Task item =>
Answer these questions about the message on the transmission check:
1. With KOI0 or KOI7, what would appear at worst in place of :<tc>:?
2. What reason does the writer give for choosing the accented o's?
3. In the quoted earlier message, from what part of the Unicode BMP should the added string come?

Selected extract =>
[Date Prev][Date Next][Thread Prev][Thread Next][Date Index][Thread Index]

Re: [ddlm-group] options/text vs binary/end-of-line. .. .. .. .. ...

Dear Colleagues,

   John is mistaken about the value of the transmission check for most
code pages.  Most of the Cyrillic code pages have quite distinctive 
printable charcaters for these characters values, and none of them would 
return the transmission check as the intended characters.  At worst you 
would get :: in place of the :<tc>: (e.g. with KOI0 or KOI7)  Try it with 
a few encodings and you will see it works pretty well.  I chose the 
accented o's to get in a region of the code tables that are well 
populated, so for most encodings you would really see the problem,
but even the case of :: is pretty clear.


  Herbert J. Bernstein, Professor of Computer Science
    Dowling College, Kramer Science Center, KSC 121
         Idle Hour Blvd, Oakdale, NY, 11769


On Wed, 23 Jun 2010, Bollinger, John C wrote:

> On Wednesday, June 23, 2010 1:36 PM, Herbert J. Bernstein wrote:
>> All that is required to avoid the trap of unintended text transformations
>> from UTF-8 as if it were, say, Latin 1, is to add any string from the
>> Latin 1 supplement of the Unicode BMP.  I would suggest
>>    :#x00F2#x00F3#x00F4#x00F5#x00F6:
>> which as utf8 would be
>> :#x00c3#x00b2#x00c3#x00b3#x00c3#x00b4#x00c3#x00b5#x00c3#0x00b6
>> which would come out as 5 accented lower case o's running through the
>> full set of accents if transmitted correctly, but as
>> capital A-tides alternating with SUPERSCRIPT TWO, SUPERSCRIPT THREE,
>> ACUTE ACCENT, MICRO SIGN, PILCROW SIGN in the most likely mis-transmission
>> of a UTF8 file as a Latin-1 file.

Saved entries:
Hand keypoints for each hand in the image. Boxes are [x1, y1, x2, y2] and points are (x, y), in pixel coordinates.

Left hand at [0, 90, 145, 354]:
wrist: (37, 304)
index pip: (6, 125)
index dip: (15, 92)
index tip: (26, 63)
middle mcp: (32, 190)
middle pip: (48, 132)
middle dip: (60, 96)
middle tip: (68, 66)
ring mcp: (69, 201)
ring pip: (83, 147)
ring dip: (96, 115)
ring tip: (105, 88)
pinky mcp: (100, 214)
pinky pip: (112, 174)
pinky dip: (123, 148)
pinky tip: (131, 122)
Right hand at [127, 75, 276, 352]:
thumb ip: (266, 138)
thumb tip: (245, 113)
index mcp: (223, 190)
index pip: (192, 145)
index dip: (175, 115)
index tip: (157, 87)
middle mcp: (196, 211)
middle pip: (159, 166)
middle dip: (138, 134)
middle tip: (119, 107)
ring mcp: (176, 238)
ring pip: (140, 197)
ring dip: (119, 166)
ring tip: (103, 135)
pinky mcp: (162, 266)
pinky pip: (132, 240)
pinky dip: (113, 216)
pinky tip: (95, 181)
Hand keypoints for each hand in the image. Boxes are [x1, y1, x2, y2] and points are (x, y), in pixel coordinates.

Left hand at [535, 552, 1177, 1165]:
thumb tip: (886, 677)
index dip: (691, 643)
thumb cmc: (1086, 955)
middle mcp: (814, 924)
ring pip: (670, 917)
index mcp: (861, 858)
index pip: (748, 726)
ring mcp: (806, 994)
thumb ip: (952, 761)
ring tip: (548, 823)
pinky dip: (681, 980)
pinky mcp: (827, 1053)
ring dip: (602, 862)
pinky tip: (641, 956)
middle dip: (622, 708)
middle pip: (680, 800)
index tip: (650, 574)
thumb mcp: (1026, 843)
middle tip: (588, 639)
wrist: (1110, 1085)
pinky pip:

Completed exercise =>
1. ::
2. The accented o's fall in a region of the code tables that is well populated.
3. The Latin 1 supplement.